According to Dalian University of Technology, a student team from the School of Chemistry at the university has recently overcome key technical bottlenecks in improving the performance of perovskite solar cells. They have developed a new type of battery that combines high efficiency, high stability, and ultra-light flexibility, providing a critical solution for energy supply in near-space satellites, drones, airships, and other vehicles.

Traditional silicon solar cells are difficult to meet the requirements for lightweight and efficient energy supply due to their heavy weight and poor flexibility. Perovskite solar cells, with low specific gravity, ultra-thin design, and flexibility, are ideal choices for energy supply. However, their electrode systems face two core technical challenges: poor interface contact and mismatched energy levels.

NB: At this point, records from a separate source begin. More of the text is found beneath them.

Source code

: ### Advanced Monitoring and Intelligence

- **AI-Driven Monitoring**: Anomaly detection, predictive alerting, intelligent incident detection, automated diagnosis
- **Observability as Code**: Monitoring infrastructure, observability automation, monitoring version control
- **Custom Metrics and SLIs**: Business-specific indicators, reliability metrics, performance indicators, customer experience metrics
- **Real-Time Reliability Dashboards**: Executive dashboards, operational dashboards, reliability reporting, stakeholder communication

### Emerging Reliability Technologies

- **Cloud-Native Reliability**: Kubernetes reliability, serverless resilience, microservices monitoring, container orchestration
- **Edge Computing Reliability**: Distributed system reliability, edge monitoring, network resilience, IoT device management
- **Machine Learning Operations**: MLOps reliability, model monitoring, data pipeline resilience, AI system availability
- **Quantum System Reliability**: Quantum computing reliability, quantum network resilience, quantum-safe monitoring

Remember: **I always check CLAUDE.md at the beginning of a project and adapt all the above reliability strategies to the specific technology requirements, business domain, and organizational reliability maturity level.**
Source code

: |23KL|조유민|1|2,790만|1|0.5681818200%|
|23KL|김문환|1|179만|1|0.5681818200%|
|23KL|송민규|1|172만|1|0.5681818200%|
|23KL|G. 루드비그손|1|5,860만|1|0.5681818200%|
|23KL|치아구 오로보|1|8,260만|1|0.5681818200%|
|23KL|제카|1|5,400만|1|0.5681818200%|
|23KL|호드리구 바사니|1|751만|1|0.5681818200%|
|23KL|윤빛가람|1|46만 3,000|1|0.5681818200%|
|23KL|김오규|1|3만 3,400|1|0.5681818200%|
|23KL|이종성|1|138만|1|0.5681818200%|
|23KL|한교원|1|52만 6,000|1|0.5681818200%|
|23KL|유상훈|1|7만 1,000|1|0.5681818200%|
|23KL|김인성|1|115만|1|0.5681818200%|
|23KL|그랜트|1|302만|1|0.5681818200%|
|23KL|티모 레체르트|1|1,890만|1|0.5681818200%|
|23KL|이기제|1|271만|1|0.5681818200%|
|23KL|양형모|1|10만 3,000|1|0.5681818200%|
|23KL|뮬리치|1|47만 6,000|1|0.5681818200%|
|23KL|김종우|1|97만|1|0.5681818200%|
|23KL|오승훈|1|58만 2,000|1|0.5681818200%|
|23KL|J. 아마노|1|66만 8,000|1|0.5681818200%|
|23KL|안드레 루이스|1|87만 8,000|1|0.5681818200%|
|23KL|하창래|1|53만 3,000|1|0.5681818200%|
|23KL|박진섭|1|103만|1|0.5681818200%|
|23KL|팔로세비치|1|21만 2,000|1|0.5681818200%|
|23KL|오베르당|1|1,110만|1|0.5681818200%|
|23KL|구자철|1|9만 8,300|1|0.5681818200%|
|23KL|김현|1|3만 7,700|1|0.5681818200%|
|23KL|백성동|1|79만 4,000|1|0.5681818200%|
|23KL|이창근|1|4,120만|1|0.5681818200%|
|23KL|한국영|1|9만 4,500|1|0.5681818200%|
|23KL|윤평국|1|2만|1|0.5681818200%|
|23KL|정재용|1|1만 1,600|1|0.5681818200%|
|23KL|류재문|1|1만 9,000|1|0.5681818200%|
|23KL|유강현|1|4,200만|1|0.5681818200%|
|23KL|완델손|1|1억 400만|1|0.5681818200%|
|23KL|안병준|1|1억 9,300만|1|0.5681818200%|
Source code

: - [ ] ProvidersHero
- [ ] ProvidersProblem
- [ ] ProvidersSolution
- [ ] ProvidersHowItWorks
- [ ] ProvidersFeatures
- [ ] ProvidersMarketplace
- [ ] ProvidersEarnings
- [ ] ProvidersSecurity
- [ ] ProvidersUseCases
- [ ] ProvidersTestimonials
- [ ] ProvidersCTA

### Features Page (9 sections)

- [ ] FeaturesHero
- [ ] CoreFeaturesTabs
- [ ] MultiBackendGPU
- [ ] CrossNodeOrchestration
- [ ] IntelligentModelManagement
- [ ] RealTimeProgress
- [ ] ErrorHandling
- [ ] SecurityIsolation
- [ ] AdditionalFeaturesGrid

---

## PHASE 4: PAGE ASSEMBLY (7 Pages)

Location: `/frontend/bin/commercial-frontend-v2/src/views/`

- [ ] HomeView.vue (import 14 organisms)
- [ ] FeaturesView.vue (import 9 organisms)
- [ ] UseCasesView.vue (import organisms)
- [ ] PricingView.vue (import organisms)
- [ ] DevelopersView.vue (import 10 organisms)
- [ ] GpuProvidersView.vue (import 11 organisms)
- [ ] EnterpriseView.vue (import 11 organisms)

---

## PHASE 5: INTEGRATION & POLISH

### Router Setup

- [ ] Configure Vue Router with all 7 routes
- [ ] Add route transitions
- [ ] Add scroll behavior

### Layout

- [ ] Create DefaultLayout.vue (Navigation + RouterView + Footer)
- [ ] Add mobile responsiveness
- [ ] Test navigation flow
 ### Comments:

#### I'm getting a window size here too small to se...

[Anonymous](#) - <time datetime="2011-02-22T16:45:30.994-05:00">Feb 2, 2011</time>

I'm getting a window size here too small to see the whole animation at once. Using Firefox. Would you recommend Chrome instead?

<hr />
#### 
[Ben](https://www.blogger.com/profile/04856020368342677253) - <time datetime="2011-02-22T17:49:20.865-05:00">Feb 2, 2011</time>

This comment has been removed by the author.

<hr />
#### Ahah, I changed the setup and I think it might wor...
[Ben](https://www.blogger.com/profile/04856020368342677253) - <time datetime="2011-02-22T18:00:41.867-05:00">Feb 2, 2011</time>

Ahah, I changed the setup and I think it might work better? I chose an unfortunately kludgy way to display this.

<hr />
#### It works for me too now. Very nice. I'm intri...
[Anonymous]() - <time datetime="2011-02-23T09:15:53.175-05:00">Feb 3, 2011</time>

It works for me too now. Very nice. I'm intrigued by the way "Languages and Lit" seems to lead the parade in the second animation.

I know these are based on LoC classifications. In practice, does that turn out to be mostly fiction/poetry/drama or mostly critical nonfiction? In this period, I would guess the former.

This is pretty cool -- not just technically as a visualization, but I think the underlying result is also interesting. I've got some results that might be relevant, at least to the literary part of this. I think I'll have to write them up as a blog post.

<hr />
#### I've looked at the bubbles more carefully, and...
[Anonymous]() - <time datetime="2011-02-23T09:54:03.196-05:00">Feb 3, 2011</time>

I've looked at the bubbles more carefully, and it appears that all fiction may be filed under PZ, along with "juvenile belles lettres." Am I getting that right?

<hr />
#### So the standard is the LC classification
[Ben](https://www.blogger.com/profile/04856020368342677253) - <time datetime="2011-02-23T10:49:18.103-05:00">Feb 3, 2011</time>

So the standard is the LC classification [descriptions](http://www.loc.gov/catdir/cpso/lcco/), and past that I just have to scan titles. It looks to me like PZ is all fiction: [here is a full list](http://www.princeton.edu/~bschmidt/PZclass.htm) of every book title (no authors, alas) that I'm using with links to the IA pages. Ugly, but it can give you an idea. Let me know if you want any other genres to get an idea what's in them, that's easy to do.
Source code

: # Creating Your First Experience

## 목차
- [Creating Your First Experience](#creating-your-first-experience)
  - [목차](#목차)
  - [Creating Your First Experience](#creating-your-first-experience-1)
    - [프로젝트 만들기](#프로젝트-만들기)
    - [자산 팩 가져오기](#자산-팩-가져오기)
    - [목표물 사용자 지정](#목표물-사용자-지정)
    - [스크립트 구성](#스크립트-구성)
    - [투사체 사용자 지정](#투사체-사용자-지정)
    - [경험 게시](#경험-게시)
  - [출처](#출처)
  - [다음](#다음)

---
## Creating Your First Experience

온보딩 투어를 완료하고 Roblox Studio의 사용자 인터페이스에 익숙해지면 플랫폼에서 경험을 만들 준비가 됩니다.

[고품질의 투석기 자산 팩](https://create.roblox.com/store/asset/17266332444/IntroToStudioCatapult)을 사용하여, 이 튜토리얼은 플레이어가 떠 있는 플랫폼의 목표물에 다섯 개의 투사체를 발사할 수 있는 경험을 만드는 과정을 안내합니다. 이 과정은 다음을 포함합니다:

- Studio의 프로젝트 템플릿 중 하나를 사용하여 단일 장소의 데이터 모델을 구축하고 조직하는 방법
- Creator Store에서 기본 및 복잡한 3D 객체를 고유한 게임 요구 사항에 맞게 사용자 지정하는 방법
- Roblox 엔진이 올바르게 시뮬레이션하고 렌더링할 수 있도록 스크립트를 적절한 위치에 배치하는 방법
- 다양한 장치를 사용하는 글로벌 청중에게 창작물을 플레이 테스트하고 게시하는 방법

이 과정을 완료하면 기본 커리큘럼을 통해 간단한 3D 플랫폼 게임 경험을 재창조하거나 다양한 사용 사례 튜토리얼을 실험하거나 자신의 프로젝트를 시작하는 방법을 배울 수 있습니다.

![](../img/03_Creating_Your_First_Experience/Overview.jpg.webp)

To address these challenges, a student team from Dalian University of Technology with an average age of 22 years spent three years tackling the issues and proposed three innovative technologies: optimizing electrode structure through "dual carbon layer decoupling spray coating technology" to enhance interface contact and accelerate lateral charge transport; precisely regulating the local energy band structure of carbon electrodes using "metal single-atom loading technology"; and combining "interface coupling doping technology" to construct a continuous conjugated system on the functional layer surface, leveraging π-π stacking to strengthen interface coupling and significantly improve charge transfer efficiency.

The team conducted research progressively from electrode materials to electrode structures and then to adjacent interfaces. Final experimental data show that the study has refreshed the highest photoelectric conversion efficiency for carbon electrode perovskite solar cells. The battery can adapt to extreme conditions such as cyclic temperature changes from -60°C to -80°C, high temperatures of 230°C, and strong ultraviolet radiation. It can also achieve continuous stable operation for 1500 hours under unpackaged conditions, maintaining over 95% of the initial photoelectric conversion efficiency. "On this basis, we have also constructed a carbon electrode perovskite triboelectric nanogenerator, achieving complementarity between light energy and mechanical energy, and integrated it with a wireless sensing communication module to build a self-powered detection node," project leader Cheng Jiashuo told reporters.